The dollar’s rise is becoming more emphatic as markets await clues on how many further hikes there could be this year, after tonight’s.

Relax, its Fed day

Three straight days of clean gains and a fourth firm start for the dollar and 10-year Treasury yields reflect the complete absence of uncertainty about the Federal Reserve’s policy decision tonight. As such, investors are as relaxed as they can be. Key European stock markets are tilting higher after a weaker start; S&P, Dow and Nasdaq contracts are looking tentatively forwards. Beyond the hike baked in with 87% probability there is even additional policy clarity a few months ahead. Only one more 25-basis point rise is fully priced in 2018, probably in September, leaving only December, the remaining non-consecutive month with a press conference and economic forecast updates scheduled, for more tightening. Then the horizon goes hazy. As usual, the policy statement and the dot plot, will be pored over. But Fed statements are increasingly synonymous and if dot plots were as useful a tool as intended, analysts would be out of a job. Job market at full capacity? Check. Inflation holding “symmetrically” near 2%? Check. (And check out Treasury yields.) Plus, one-year rates are priced at 3.01%, 3.07% for two years’ time and 3.06% 5 years ahead. In short, we market participants would like to think we’ve got the rates outlook sewn up, but uncertainty is the only certainty. That will keep surer-footed dollar bulls looking over their shoulder for many months to come, though even minor missteps in ECB or BoJ forward guidance later in the week, could hand the greenback more momentum. This afternoon’s U.S. PPI releases are the last on the agenda before the Fed consumes all market attention tonight.

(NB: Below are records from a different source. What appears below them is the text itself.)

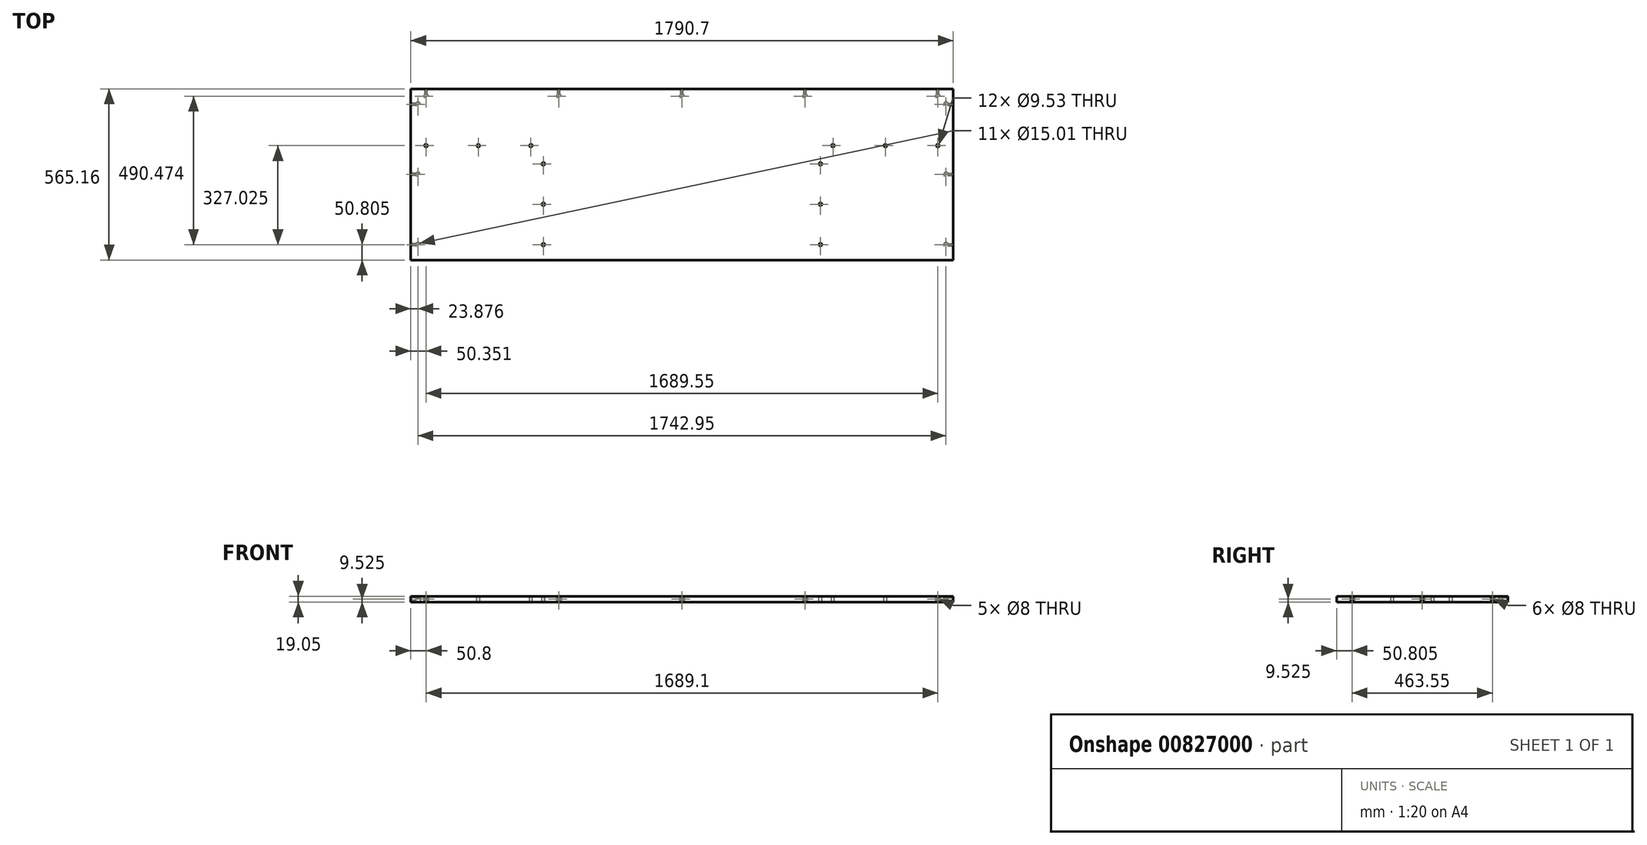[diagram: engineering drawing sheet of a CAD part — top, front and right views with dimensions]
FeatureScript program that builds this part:
annotation { "Feature Type Name" : "Feature", "Feature Type Description" : "" }
export const myFeature = defineFeature(function(context is Context, id is Id, definition is map)
    precondition{}
    {
        {
            var Q0;
            Q0=qCreatedBy(makeId("Top.planeOp"),FACE);
            var sketch = newSketch(context, id + "F0", { "sketchPlane" : qUnion([Q0])});
            skLineSegment(sketch, "E0.bottom", {"start": v(895.35, 282.58) * mm, "end": v(-895.35, 282.58) * mm});
            skLineSegment(sketch, "E0.top", {"start": v(895.35, -282.57) * mm, "end": v(-895.35, -282.57) * mm});
            skLineSegment(sketch, "E0.left", {"start": v(895.35, 282.58) * mm, "end": v(895.35, -282.57) * mm});
            skLineSegment(sketch, "E0.right", {"start": v(-895.35, 282.58) * mm, "end": v(-895.35, -282.57) * mm});
            skPoint(sketch, "E0.middle", {"position": v(0, 0) * mm});
            skSolve(sketch);
        }
        {
            var Q0;
            Q0=makeQuery(id+"F0.imprint","IMPRINT",FACE,{"disambiguationData":[TD([[makeQuery(id+"F0.imprint","IMPRINT",EDGE,{"derivedFrom":sQuery(id+"F0.wireOp",EDGE,"E0.bottom")}),1.0]])]});
            extrude(context, id + "F1", {"entities" : qUnion([Q0]), "depth" : 19.05 * mm, "offsetDistance" : 25.4 * mm});
        }
        {
            var Q0;
            Q0=makeQuery(id+"F1.opExtrude","CAP_FACE",FACE,{"disambiguationData":[OSD([sQuery(id+"F0.wireOp",EDGE,"E0.bottom"),sQuery(id+"F0.wireOp",EDGE,"E0.top"),sQuery(id+"F0.wireOp",EDGE,"E0.left"),sQuery(id+"F0.wireOp",EDGE,"E0.right")])],"isStart":false});
            var sketch = newSketch(context, id + "F2", { "sketchPlane" : qUnion([Q0])});
            skLineSegment(sketch, "E1.bottom", {"start": v(-895.35, 282.58) * mm, "end": v(-914.4, 282.58) * mm});
            skLineSegment(sketch, "E1.top", {"start": v(-895.35, -282.57) * mm, "end": v(-914.4, -282.57) * mm});
            skLineSegment(sketch, "E1.left", {"start": v(-895.35, 282.58) * mm, "end": v(-895.35, -282.57) * mm});
            skLineSegment(sketch, "E1.right", {"start": v(-914.4, 282.58) * mm, "end": v(-914.4, -282.57) * mm});
            skLineSegment(sketch, "E2.bottom", {"start": v(895.35, 282.58) * mm, "end": v(914.4, 282.58) * mm});
            skLineSegment(sketch, "E2.top", {"start": v(895.35, -282.57) * mm, "end": v(914.4, -282.57) * mm});
            skLineSegment(sketch, "E2.left", {"start": v(895.35, 282.58) * mm, "end": v(895.35, -282.57) * mm});
            skLineSegment(sketch, "E2.right", {"start": v(914.4, 282.58) * mm, "end": v(914.4, -282.57) * mm});
            skLineSegment(sketch, "E3", {"start": v(-914.4, -282.57) * mm, "end": v(-913.26, -282.57) * mm});
            skLineSegment(sketch, "E4.bottom", {"start": v(-913.26, -282.57) * mm, "end": v(-459.1, -282.57) * mm});
            skLineSegment(sketch, "E4.top", {"start": v(-913.26, -301.62) * mm, "end": v(-459.1, -301.62) * mm});
            skLineSegment(sketch, "E4.left", {"start": v(-913.26, -282.57) * mm, "end": v(-913.26, -301.62) * mm});
            skLineSegment(sketch, "E4.right", {"start": v(-459.1, -282.57) * mm, "end": v(-459.1, -301.62) * mm});
            skLineSegment(sketch, "E5", {"start": v(-459.1, -282.57) * mm, "end": v(-455.93, -282.57) * mm});
            skLineSegment(sketch, "E6.bottom", {"start": v(-455.93, -282.57) * mm, "end": v(-1.78, -282.57) * mm});
            skLineSegment(sketch, "E6.top", {"start": v(-455.93, -301.62) * mm, "end": v(-1.78, -301.62) * mm});
            skLineSegment(sketch, "E6.left", {"start": v(-455.93, -282.57) * mm, "end": v(-455.93, -301.62) * mm});
            skLineSegment(sketch, "E6.right", {"start": v(-1.78, -282.57) * mm, "end": v(-1.78, -301.62) * mm});
            skLineSegment(sketch, "E7", {"start": v(-1.78, -282.57) * mm, "end": v(1.4, -282.57) * mm});
            skLineSegment(sketch, "E8.bottom", {"start": v(1.4, -282.57) * mm, "end": v(455.55, -282.57) * mm});
            skLineSegment(sketch, "E8.top", {"start": v(1.4, -301.62) * mm, "end": v(455.55, -301.62) * mm});
            skLineSegment(sketch, "E8.left", {"start": v(1.4, -282.57) * mm, "end": v(1.4, -301.62) * mm});
            skLineSegment(sketch, "E8.right", {"start": v(455.55, -282.57) * mm, "end": v(455.55, -301.62) * mm});
            skLineSegment(sketch, "E9", {"start": v(455.55, -282.57) * mm, "end": v(458.72, -282.57) * mm});
            skLineSegment(sketch, "E10.bottom", {"start": v(458.72, -282.57) * mm, "end": v(912.88, -282.57) * mm});
            skLineSegment(sketch, "E10.top", {"start": v(458.72, -301.62) * mm, "end": v(912.88, -301.62) * mm});
            skLineSegment(sketch, "E10.left", {"start": v(458.72, -282.57) * mm, "end": v(458.72, -301.62) * mm});
            skLineSegment(sketch, "E10.right", {"start": v(912.88, -282.57) * mm, "end": v(912.88, -301.62) * mm});
            skLineSegment(sketch, "E11.left", {"start": v(-895.35, 282.58) * mm, "end": v(-895.8, 104.78) * mm});
            skLineSegment(sketch, "E11.right", {"start": v(895.8, 282.57) * mm, "end": v(895.35, 104.78) * mm});
            skLineSegment(sketch, "E12.left", {"start": v(-895.8, 104.78) * mm, "end": v(-895.8, 85.73) * mm});
            skLineSegment(sketch, "E12.right", {"start": v(895.35, 104.78) * mm, "end": v(895.35, 85.73) * mm});
            skLineSegment(sketch, "E13", {"start": v(-895.8, 95.25) * mm, "end": v(-845, 95.25) * mm});
            skLineSegment(sketch, "E14", {"start": v(895.35, 95.25) * mm, "end": v(844.55, 95.25) * mm});
            skLineSegment(sketch, "E15", {"start": v(-457.52, -282.57) * mm, "end": v(-457.68, 85.72) * mm});
            skLineSegment(sketch, "E16", {"start": v(457.14, -282.57) * mm, "end": v(457.14, 85.73) * mm});
            skLineSegment(sketch, "E17", {"start": v(-457.68, 85.72) * mm, "end": v(-457.66, 34.93) * mm});
            skLineSegment(sketch, "E18", {"start": v(-457.52, -282.57) * mm, "end": v(-457.54, -231.78) * mm});
            skLineSegment(sketch, "E19", {"start": v(457.14, -282.57) * mm, "end": v(457.14, -231.77) * mm});
            skLineSegment(sketch, "E20", {"start": v(457.14, 85.73) * mm, "end": v(457.14, 34.93) * mm});
            skPoint(sketch, "E21", {"position": v(-457.6, -98.43) * mm});
            skPoint(sketch, "E22", {"position": v(-457.66, 34.93) * mm});
            skPoint(sketch, "E23", {"position": v(-457.54, -231.78) * mm});
            skPoint(sketch, "E24", {"position": v(457.14, -231.77) * mm});
            skPoint(sketch, "E25", {"position": v(457.14, 34.93) * mm});
            skPoint(sketch, "E26", {"position": v(457.14, -98.42) * mm});
            skLineSegment(sketch, "E27.bottom", {"start": v(-448.07, 85.73) * mm, "end": v(-467.12, 85.73) * mm});
            skLineSegment(sketch, "E27.top", {"start": v(-448.07, -282.57) * mm, "end": v(-467.12, -282.57) * mm});
            skLineSegment(sketch, "E27.left", {"start": v(-448.07, 85.72) * mm, "end": v(-448.07, -282.58) * mm});
            skLineSegment(sketch, "E27.right", {"start": v(-467.12, 85.72) * mm, "end": v(-467.12, -282.58) * mm});
            skLineSegment(sketch, "E28.bottom", {"start": v(466.66, 85.73) * mm, "end": v(447.61, 85.73) * mm});
            skLineSegment(sketch, "E28.top", {"start": v(466.66, -282.57) * mm, "end": v(447.61, -282.57) * mm});
            skLineSegment(sketch, "E28.left", {"start": v(466.66, 85.73) * mm, "end": v(466.66, -282.57) * mm});
            skLineSegment(sketch, "E28.right", {"start": v(447.61, 85.73) * mm, "end": v(447.61, -282.57) * mm});
            skLineSegment(sketch, "E29.bottom", {"start": v(-448.07, 85.73) * mm, "end": v(-895.8, 85.73) * mm});
            skLineSegment(sketch, "E29.top", {"start": v(-448.07, 104.78) * mm, "end": v(-895.8, 104.78) * mm});
            skLineSegment(sketch, "E29.left", {"start": v(-448.07, 85.72) * mm, "end": v(-448.07, 104.78) * mm});
            skLineSegment(sketch, "E29.right", {"start": v(-895.8, 85.73) * mm, "end": v(-895.8, 104.78) * mm});
            skLineSegment(sketch, "E30.bottom", {"start": v(447.61, 85.73) * mm, "end": v(895.35, 85.73) * mm});
            skLineSegment(sketch, "E30.top", {"start": v(447.61, 104.78) * mm, "end": v(895.35, 104.78) * mm});
            skLineSegment(sketch, "E30.left", {"start": v(447.61, 85.73) * mm, "end": v(447.61, 104.78) * mm});
            skLineSegment(sketch, "E30.right", {"start": v(895.35, 85.73) * mm, "end": v(895.35, 104.78) * mm});
            skLineSegment(sketch, "E31", {"start": v(-448.07, 95.25) * mm, "end": v(-498.87, 95.25) * mm});
            skLineSegment(sketch, "E32", {"start": v(447.61, 95.25) * mm, "end": v(498.41, 95.25) * mm});
            skPoint(sketch, "E33", {"position": v(-671.94, 95.25) * mm});
            skPoint(sketch, "E34", {"position": v(-498.87, 95.25) * mm});
            skPoint(sketch, "E35", {"position": v(-845, 95.25) * mm});
            skPoint(sketch, "E36", {"position": v(498.41, 95.25) * mm});
            skPoint(sketch, "E37", {"position": v(844.55, 95.25) * mm});
            skLineSegment(sketch, "E38", {"start": v(671.48, 85.73) * mm, "end": v(671.48, 104.78) * mm});
            skPoint(sketch, "E39", {"position": v(671.48, 95.25) * mm});
            skPoint(sketch, "E40", {"position": v(-457.6, 85.72) * mm});
            skLineSegment(sketch, "E41", {"start": v(-671.94, 85.73) * mm, "end": v(-671.94, 104.78) * mm});
            skSolve(sketch);
        }
        {
            var Q0;
            Q0=sQuery(id+"F2.wireOp",VERTEX,"E35");
            var Q1;
            Q1=sQuery(id+"F2.wireOp",VERTEX,"E33");
            var Q2;
            Q2=sQuery(id+"F2.wireOp",VERTEX,"E34");
            var Q3;
            Q3=sQuery(id+"F2.wireOp",VERTEX,"E22");
            var Q4;
            Q4=sQuery(id+"F2.wireOp",VERTEX,"E21");
            var Q5;
            Q5=sQuery(id+"F2.wireOp",VERTEX,"E23");
            var Q6;
            Q6=sQuery(id+"F2.wireOp",VERTEX,"E24");
            var Q7;
            Q7=sQuery(id+"F2.wireOp",VERTEX,"E26");
            var Q8;
            Q8=sQuery(id+"F2.wireOp",VERTEX,"E25");
            var Q9;
            Q9=sQuery(id+"F2.wireOp",VERTEX,"E36");
            var Q10;
            Q10=sQuery(id+"F2.wireOp",VERTEX,"E39");
            var Q11;
            Q11=sQuery(id+"F2.wireOp",VERTEX,"E37");
            var Q12;
            Q12=makeQuery(id+"F1.opExtrude","SWEPT_BODY",BODY,{"disambiguationData":[OSD([sQuery(id+"F0.wireOp",EDGE,"E0.bottom"),sQuery(id+"F0.wireOp",EDGE,"E0.top"),sQuery(id+"F0.wireOp",EDGE,"E0.left"),sQuery(id+"F0.wireOp",EDGE,"E0.right")])]});
            hole(context, id + "F3", {"style" : HoleStyle.SIMPLE, "endStyle" : HoleEndStyle.BLIND, "holeDiameter" : 9.52 * mm, "majorDiameter" : 6.35 * mm, "holeDepth" : 25.4 * mm, "isTappedThrough" : true, "tappedDepth" : 12.7 * mm, "tapClearance" : 3, "startFromSketch" : true, "locations" : qUnion([Q0, Q1, Q2, Q3, Q4, Q5, Q6, Q7, Q8, Q9, Q10, Q11]), "scope" : qUnion([Q12])});
        }
        {
            var Q0;
            Q0=makeQuery(id+"F1.opExtrude","CAP_FACE",FACE,{"disambiguationData":[OSD([sQuery(id+"F0.wireOp",EDGE,"E0.bottom"),sQuery(id+"F0.wireOp",EDGE,"E0.top"),sQuery(id+"F0.wireOp",EDGE,"E0.left"),sQuery(id+"F0.wireOp",EDGE,"E0.right")])],"isStart":true});
            var sketch = newSketch(context, id + "F4", { "sketchPlane" : qUnion([Q0])});
            skLineSegment(sketch, "E42", {"start": v(-895.35, 282.57) * mm, "end": v(-871.47, 282.57) * mm});
            skLineSegment(sketch, "E43", {"start": v(-871.47, 282.57) * mm, "end": v(-871.47, 231.77) * mm});
            skLineSegment(sketch, "E44", {"start": v(-895.35, -282.58) * mm, "end": v(-871.47, -282.58) * mm});
            skLineSegment(sketch, "E45", {"start": v(-871.47, -282.58) * mm, "end": v(-871.47, -231.78) * mm});
            skLineSegment(sketch, "E46", {"start": v(-895.35, 0) * mm, "end": v(-871.47, 0) * mm});
            skLineSegment(sketch, "E47", {"start": v(895.35, 282.57) * mm, "end": v(871.47, 282.57) * mm});
            skLineSegment(sketch, "E48", {"start": v(871.47, 282.57) * mm, "end": v(871.47, 231.77) * mm});
            skLineSegment(sketch, "E49", {"start": v(895.35, -282.58) * mm, "end": v(871.47, -282.58) * mm});
            skLineSegment(sketch, "E50", {"start": v(871.47, -282.58) * mm, "end": v(871.47, -231.78) * mm});
            skLineSegment(sketch, "E51", {"start": v(895.35, 0) * mm, "end": v(871.47, 0) * mm});
            skPoint(sketch, "E52", {"position": v(-871.47, 231.77) * mm});
            skPoint(sketch, "E53", {"position": v(-871.47, 0) * mm});
            skPoint(sketch, "E54", {"position": v(-871.47, -231.78) * mm});
            skPoint(sketch, "E55", {"position": v(871.47, 231.77) * mm});
            skPoint(sketch, "E56", {"position": v(871.47, 0) * mm});
            skPoint(sketch, "E57", {"position": v(871.47, -231.78) * mm});
            skLineSegment(sketch, "E58", {"start": v(-895.35, -282.58) * mm, "end": v(-844.55, -282.58) * mm});
            skLineSegment(sketch, "E59", {"start": v(-844.55, -282.58) * mm, "end": v(-844.55, -258.7) * mm});
            skLineSegment(sketch, "E60", {"start": v(895.35, -282.58) * mm, "end": v(844.55, -282.58) * mm});
            skLineSegment(sketch, "E61", {"start": v(844.55, -282.58) * mm, "end": v(844.55, -258.7) * mm});
            skLineSegment(sketch, "E62", {"start": v(0, -282.58) * mm, "end": v(406.4, -282.58) * mm});
            skLineSegment(sketch, "E63", {"start": v(0, -282.58) * mm, "end": v(-406.4, -282.58) * mm});
            skLineSegment(sketch, "E64", {"start": v(0, -282.58) * mm, "end": v(0, -258.7) * mm});
            skLineSegment(sketch, "E65", {"start": v(-406.4, -282.58) * mm, "end": v(-406.4, -258.7) * mm});
            skLineSegment(sketch, "E66", {"start": v(406.4, -282.58) * mm, "end": v(406.4, -258.7) * mm});
            skPoint(sketch, "E67", {"position": v(-844.55, -258.7) * mm});
            skPoint(sketch, "E68", {"position": v(-406.4, -258.7) * mm});
            skPoint(sketch, "E69", {"position": v(0, -258.7) * mm});
            skPoint(sketch, "E70", {"position": v(406.4, -258.7) * mm});
            skPoint(sketch, "E71", {"position": v(844.55, -258.7) * mm});
            skSolve(sketch);
        }
        {
            var Q0;
            Q0=sQuery(id+"F4.wireOp",VERTEX,"E52");
            var Q1;
            Q1=sQuery(id+"F4.wireOp",VERTEX,"E53");
            var Q2;
            Q2=sQuery(id+"F4.wireOp",VERTEX,"E54");
            var Q3;
            Q3=sQuery(id+"F4.wireOp",VERTEX,"E67");
            var Q4;
            Q4=sQuery(id+"F4.wireOp",VERTEX,"E68");
            var Q5;
            Q5=sQuery(id+"F4.wireOp",VERTEX,"E69");
            var Q6;
            Q6=sQuery(id+"F4.wireOp",VERTEX,"E70");
            var Q7;
            Q7=sQuery(id+"F4.wireOp",VERTEX,"E71");
            var Q8;
            Q8=sQuery(id+"F4.wireOp",VERTEX,"E57");
            var Q9;
            Q9=sQuery(id+"F4.wireOp",VERTEX,"E56");
            var Q10;
            Q10=sQuery(id+"F4.wireOp",VERTEX,"E55");
            var Q11;
            Q11=makeQuery(id+"F1.opExtrude","SWEPT_BODY",BODY,{"disambiguationData":[OSD([sQuery(id+"F0.wireOp",EDGE,"E0.bottom"),sQuery(id+"F0.wireOp",EDGE,"E0.top"),sQuery(id+"F0.wireOp",EDGE,"E0.left"),sQuery(id+"F0.wireOp",EDGE,"E0.right")])]});
            hole(context, id + "F5", {"style" : HoleStyle.SIMPLE, "endStyle" : HoleEndStyle.BLIND, "holeDiameter" : 15 * mm, "majorDiameter" : 6.35 * mm, "holeDepth" : 14.22 * mm, "isTappedThrough" : true, "tappedDepth" : 12.7 * mm, "tapClearance" : 3, "startFromSketch" : true, "locations" : qUnion([Q0, Q1, Q2, Q3, Q4, Q5, Q6, Q7, Q8, Q9, Q10]), "scope" : qUnion([Q11])});
        }
        {
            var Q0;
            Q0=makeQuery(id+"F1.opExtrude","SWEPT_FACE",FACE,{"disambiguationData":[OSD([sQuery(id+"F0.wireOp",EDGE,"E0.bottom")])]});
            var sketch = newSketch(context, id + "F6", { "sketchPlane" : qUnion([Q0])});
            skLineSegment(sketch, "E72", {"start": v(-895.35, 9.53) * mm, "end": v(-844.55, 9.53) * mm});
            skLineSegment(sketch, "E73", {"start": v(895.35, 9.53) * mm, "end": v(844.55, 9.53) * mm});
            skLineSegment(sketch, "E74", {"start": v(0, 0) * mm, "end": v(0, 19.05) * mm});
            skPoint(sketch, "E75", {"position": v(0, 9.53) * mm});
            skLineSegment(sketch, "E76", {"start": v(0, 9.53) * mm, "end": v(406.4, 9.53) * mm});
            skLineSegment(sketch, "E77", {"start": v(0, 9.53) * mm, "end": v(-406.4, 9.53) * mm});
            skPoint(sketch, "E78", {"position": v(-844.55, 9.53) * mm});
            skPoint(sketch, "E79", {"position": v(-406.4, 9.53) * mm});
            skPoint(sketch, "E80", {"position": v(406.4, 9.53) * mm});
            skPoint(sketch, "E81", {"position": v(844.55, 9.53) * mm});
            skSolve(sketch);
        }
        {
            var Q0;
            Q0=sQuery(id+"F6.wireOp",VERTEX,"E78");
            var Q1;
            Q1=sQuery(id+"F6.wireOp",VERTEX,"E79");
            var Q2;
            Q2=sQuery(id+"F6.wireOp",VERTEX,"E75");
            var Q3;
            Q3=sQuery(id+"F6.wireOp",VERTEX,"E80");
            var Q4;
            Q4=sQuery(id+"F6.wireOp",VERTEX,"E81");
            var Q5;
            Q5=makeQuery(id+"F1.opExtrude","SWEPT_BODY",BODY,{"disambiguationData":[OSD([sQuery(id+"F0.wireOp",EDGE,"E0.bottom"),sQuery(id+"F0.wireOp",EDGE,"E0.top"),sQuery(id+"F0.wireOp",EDGE,"E0.left"),sQuery(id+"F0.wireOp",EDGE,"E0.right")])]});
            hole(context, id + "F7", {"style" : HoleStyle.SIMPLE, "endStyle" : HoleEndStyle.BLIND, "holeDiameter" : 8 * mm, "majorDiameter" : 6.35 * mm, "holeDepth" : 25.4 * mm, "isTappedThrough" : true, "tappedDepth" : 12.7 * mm, "tapClearance" : 3, "startFromSketch" : true, "locations" : qUnion([Q0, Q1, Q2, Q3, Q4]), "scope" : qUnion([Q5])});
        }
        {
            var Q0;
            Q0=makeQuery(id+"F1.opExtrude","SWEPT_FACE",FACE,{"disambiguationData":[OSD([sQuery(id+"F0.wireOp",EDGE,"E0.right")])]});
            var sketch = newSketch(context, id + "F8", { "sketchPlane" : qUnion([Q0])});
            skLineSegment(sketch, "E82", {"start": v(-282.58, 9.53) * mm, "end": v(-231.78, 9.53) * mm});
            skLineSegment(sketch, "E83", {"start": v(282.57, 9.53) * mm, "end": v(231.77, 9.53) * mm});
            skLineSegment(sketch, "E84", {"start": v(0, 0) * mm, "end": v(0, 19.05) * mm});
            skPoint(sketch, "E85", {"position": v(-231.78, 9.53) * mm});
            skPoint(sketch, "E86", {"position": v(0, 9.53) * mm});
            skPoint(sketch, "E87", {"position": v(231.77, 9.53) * mm});
            skSolve(sketch);
        }
        {
            var Q0;
            Q0=sQuery(id+"F8.wireOp",VERTEX,"E85");
            var Q1;
            Q1=sQuery(id+"F8.wireOp",VERTEX,"E86");
            var Q2;
            Q2=sQuery(id+"F8.wireOp",VERTEX,"E87");
            var Q3;
            Q3=makeQuery(id+"F1.opExtrude","SWEPT_BODY",BODY,{"disambiguationData":[OSD([sQuery(id+"F0.wireOp",EDGE,"E0.bottom"),sQuery(id+"F0.wireOp",EDGE,"E0.top"),sQuery(id+"F0.wireOp",EDGE,"E0.left"),sQuery(id+"F0.wireOp",EDGE,"E0.right")])]});
            hole(context, id + "F9", {"style" : HoleStyle.SIMPLE, "endStyle" : HoleEndStyle.BLIND, "holeDiameter" : 8 * mm, "majorDiameter" : 6.35 * mm, "holeDepth" : 25.4 * mm, "isTappedThrough" : true, "tappedDepth" : 12.7 * mm, "tapClearance" : 3, "startFromSketch" : true, "locations" : qUnion([Q0, Q1, Q2]), "scope" : qUnion([Q3])});
        }
        {
            var Q0;
            Q0=makeQuery(id+"F1.opExtrude","SWEPT_FACE",FACE,{"disambiguationData":[OSD([sQuery(id+"F0.wireOp",EDGE,"E0.left")])]});
            var sketch = newSketch(context, id + "F10", { "sketchPlane" : qUnion([Q0])});
            skLineSegment(sketch, "E88", {"start": v(-282.57, 9.53) * mm, "end": v(-231.77, 9.53) * mm});
            skLineSegment(sketch, "E89", {"start": v(282.58, 9.53) * mm, "end": v(231.78, 9.53) * mm});
            skLineSegment(sketch, "E90", {"start": v(0, 19.05) * mm, "end": v(0, 0) * mm});
            skPoint(sketch, "E91", {"position": v(0, 9.53) * mm});
            skPoint(sketch, "E92", {"position": v(231.78, 9.53) * mm});
            skPoint(sketch, "E93", {"position": v(-231.77, 9.53) * mm});
            skSolve(sketch);
        }
        {
            var Q0;
            Q0=sQuery(id+"F10.wireOp",VERTEX,"E93");
            var Q1;
            Q1=sQuery(id+"F10.wireOp",VERTEX,"E91");
            var Q2;
            Q2=sQuery(id+"F10.wireOp",VERTEX,"E92");
            var Q3;
            Q3=makeQuery(id+"F1.opExtrude","SWEPT_BODY",BODY,{"disambiguationData":[OSD([sQuery(id+"F0.wireOp",EDGE,"E0.bottom"),sQuery(id+"F0.wireOp",EDGE,"E0.top"),sQuery(id+"F0.wireOp",EDGE,"E0.left"),sQuery(id+"F0.wireOp",EDGE,"E0.right")])]});
            hole(context, id + "F11", {"style" : HoleStyle.SIMPLE, "endStyle" : HoleEndStyle.BLIND, "holeDiameter" : 8 * mm, "majorDiameter" : 6.35 * mm, "holeDepth" : 25.4 * mm, "isTappedThrough" : true, "tappedDepth" : 12.7 * mm, "tapClearance" : 3, "startFromSketch" : true, "locations" : qUnion([Q0, Q1, Q2]), "scope" : qUnion([Q3])});
        }
    });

Sterling slices through in-line CPI

Such dollar ambiguity has been little help for sterling, with traders looking straight through the morning’s in-line CPI print for a month when fuel prices were rocketing. The ONS pointed to offsetting factors like a fall in computer games sales though the rationalisation does not negate the notion of curbed discretionary spending. With the triumvirate of recent official data—growth, jobs and inflation—providing grounds for disappointment, the coffin lid has been closed over any additional BoE rise this year, even if the final nail has yet to be driven home. Meanwhile, the government’s week in Westminster will get no better just yet, despite, or perhaps because of Tuesday night’s last-minute concession to Conservative rebels that defeated Brexit Bill amendments. Credit was at least as much due to the talent of party whips as Downing Street’s political adroitness. Reports of a promised new amendment, providing MPs with more say as Brexit becomes imminent splintered almost immediately, as factions spun their own versions. A Friday deadline to table a new Withdrawal Bill amendment looms, ahead of a Lords vote on Monday. A No-Deal Brexit deal is less likely, though the sense of a slow-motion car crash continues. Hence the pound against the dollar’s next move probably has the least mystery amongst majors right now as the rate accelerates to $1.33 dead, post data. The handle is part of a complex including May’s close of $1.3298, and the low at $1.3203. This implies there are few solid staging posts between $1.33 and $1.32.